6. Discloses restricted access codes or other restricted access
information to unauthorized persons.


(am) Whoever intentionally causes an interruption in service by
submitting a message, or multiple messages, to a computer, computer
program, computer system, or computer network that exceeds the
processing capacity of the computer, computer program, computer
system, or computer network may be penalized as provided in pars. (b)
and (c).

(b) Whoever violates par. (a) or (am) is guilty of:

1. A Class A misdemeanor unless any of subds. 2. to 4. applies.


2. A Class I felony if the offense is committed to defraud or to
obtain property.


3g. A Class F felony if the offense results in damage valued at more
than $2,500.


3r. A Class F felony if the offense causes an interruption or
impairment of governmental operations or public communication, of
transportation, or of a supply of water, gas, or other public
service.


4. A Class F felony if the offense creates a substantial and
unreasonable risk of death or great bodily harm to another.

(c) If a person disguises the identity or location of the computer at
which he or she is working while committing an offense under par. (a)
or (am) with the intent to make it less likely that he or she will be
identified with the crime, the penalties under par. (b) may be
increased as follows:

1. In the case of a misdemeanor, the maximum fine prescribed by law
for the crime may be increased by not more than $1,000 and the
maximum term of imprisonment prescribed by law for the crime may be
increased so that the revised maximum term of imprisonment is one
year in the county jail.

2. In the case of a felony, the maximum fine prescribed by law for
the crime may be increased by not more than $2,500 and the maximum
term of imprisonment prescribed by law for the crime may be increased
by not more than 2 years.

(3) Offenses against computers, computer equipment or supplies.

(a) Whoever willfully, knowingly and without authorization does any
of the following may be penalized as provided in par. (b):

1. Modifies computer equipment or supplies that are used or intended
to be used in a computer, computer system or computer network.

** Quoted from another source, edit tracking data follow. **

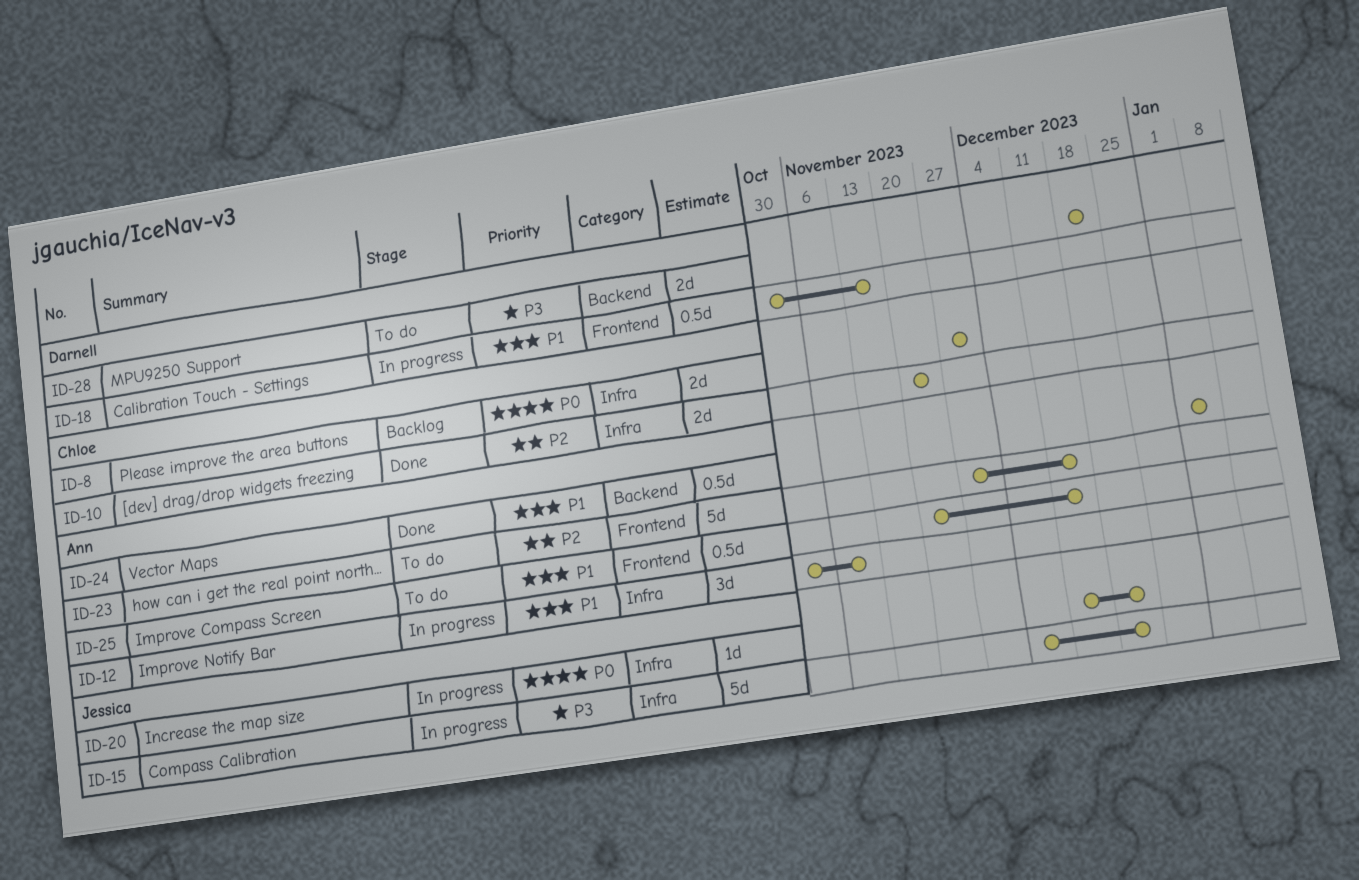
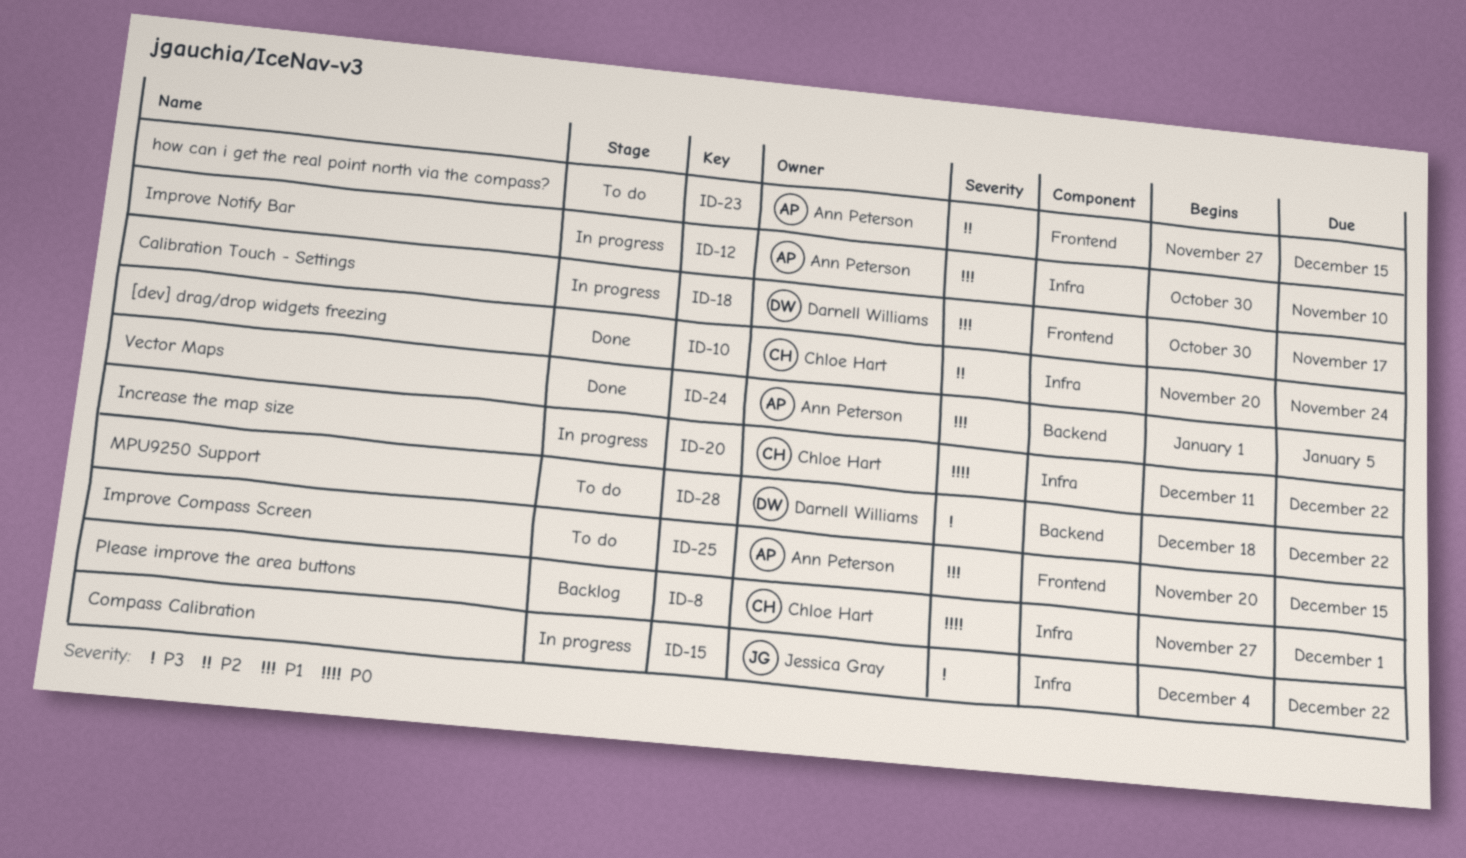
ID-20, owner: Jessica Gray -> Chloe Hart

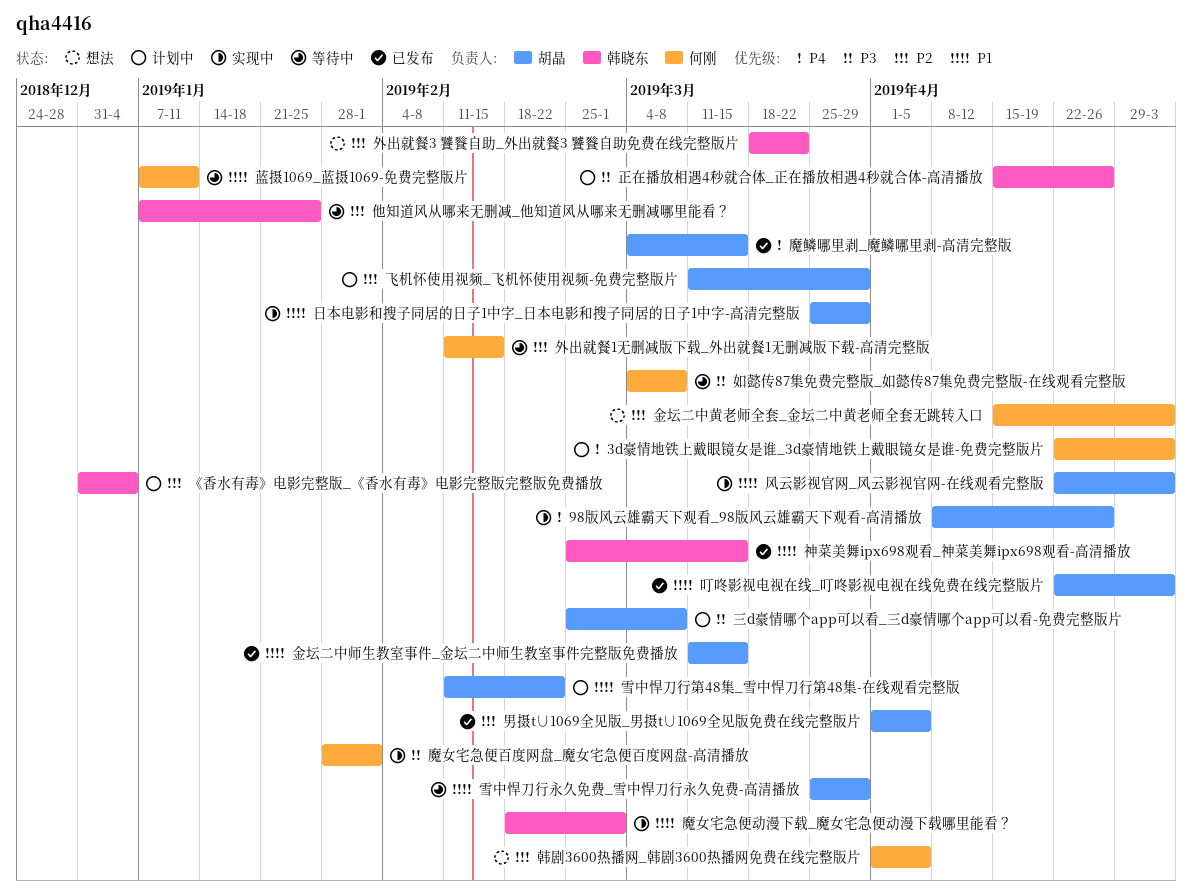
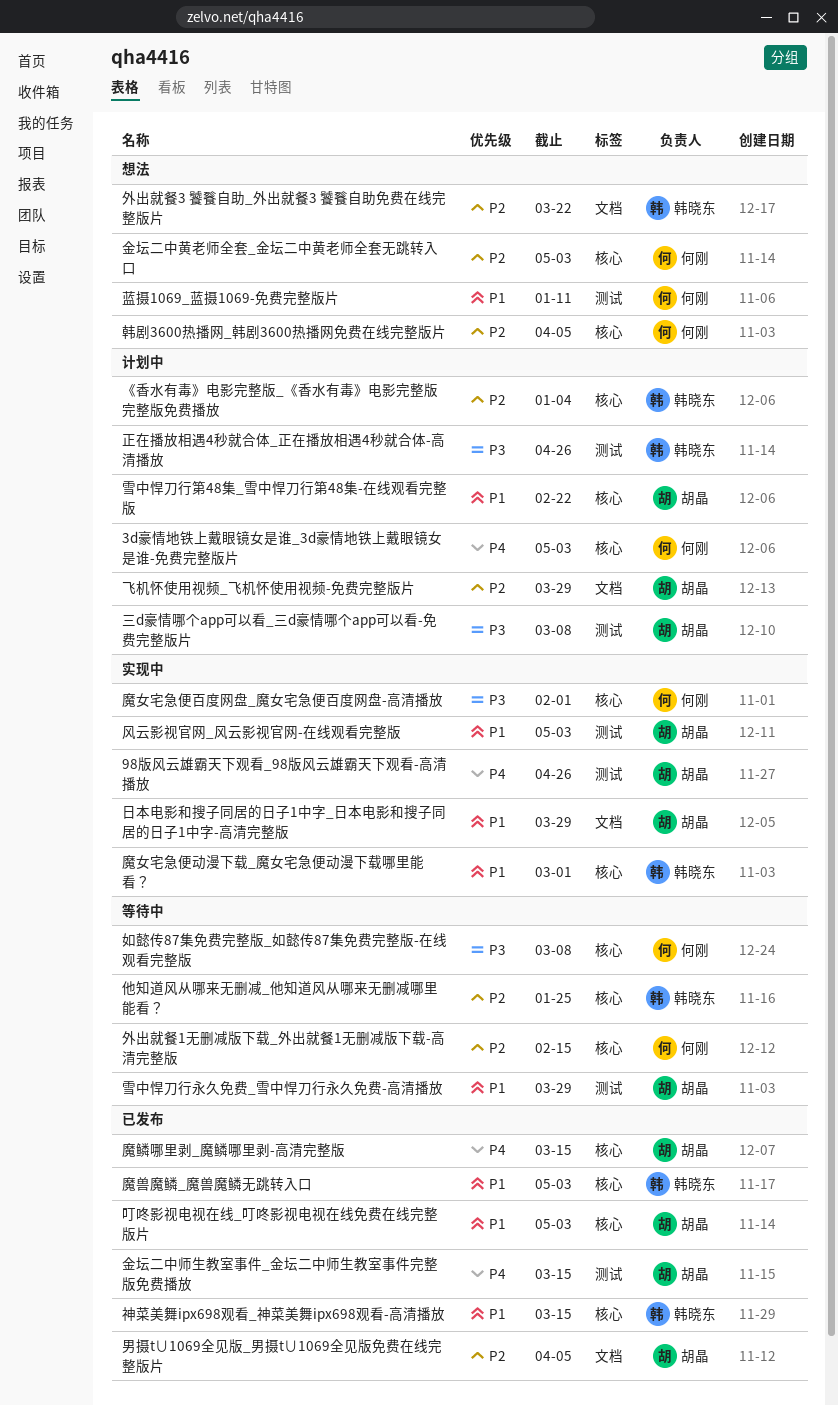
蓝摄1069_蓝摄1069-免费完整版片, status: 等待中 -> 想法
金坛二中师生教室事件_金坛二中师生教室事件完整版免费播放, priority: P1 -> P4
魔兽魔鳞_魔兽魔鳞无跳转入口: none -> present

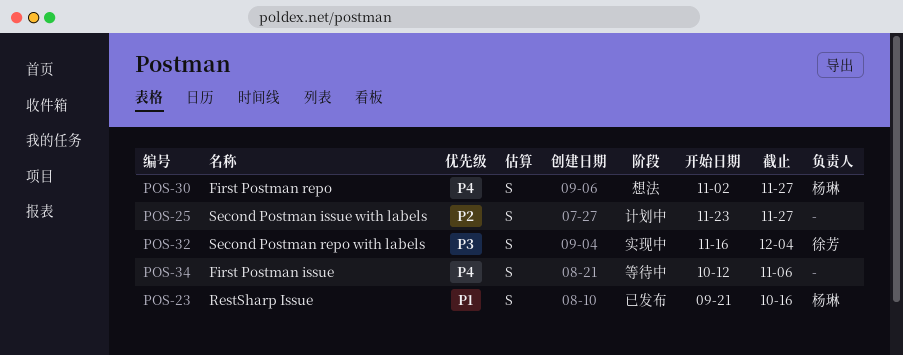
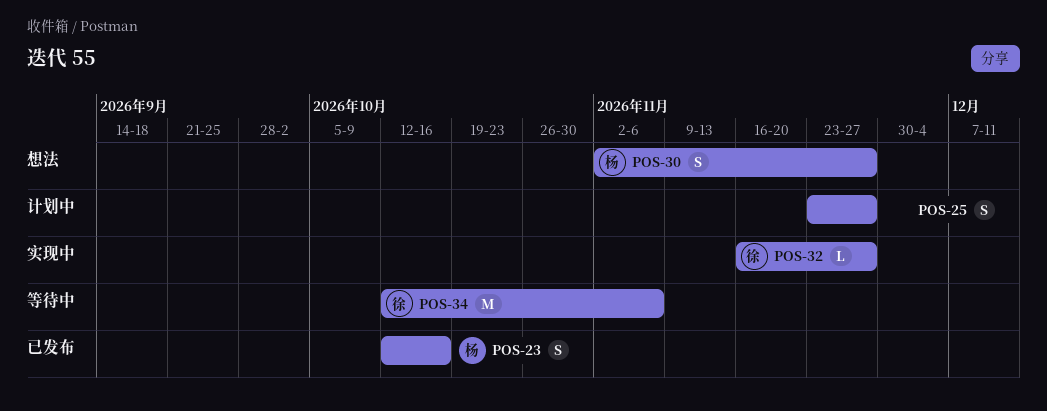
POS-23, start: Sep 21 -> Oct 12
POS-32, estimate: S -> L
POS-32, due: Dec 4 -> Nov 27
POS-34, owner: none -> 徐芳
POS-34, estimate: S -> M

2. Destroys, uses, takes or damages a computer, computer system,
computer network or equipment or supplies used or intended to be used
in a computer, computer system or computer network.

(b) Whoever violates this subsection is guilty of:

1. A Class A misdemeanor unless subd. 2., 3. or 4. applies.


2. A Class I felony if the offense is committed to defraud or obtain
property.


3. A Class H felony if the damage to the computer, computer system,
computer network, equipment or supplies is greater than $2,500.


4. A Class F felony if the offense creates a substantial and
unreasonable risk of death or great bodily harm to another.

(4) Computer use restriction. In addition to the other penalties
provided for violation of this section, a judge may place
restrictions on the offender's use of computers. The duration of any
such restrictions may not exceed the maximum period for which the
offender could have been imprisoned; except if the offense is
punishable by forfeiture, the duration of the restrictions may not
exceed 90 days.

(5) Injunctive relief. Any aggrieved party may sue for injunctive
relief under ch. 813 to compel compliance with this section. In
addition, owners, lessors, users or manufacturers of computers, or
associations or organizations representing any of those persons, may
sue for injunctive relief to prevent or stop the disclosure of
information which may enable another person to gain unauthorized
access to data, computer programs or supporting documentation.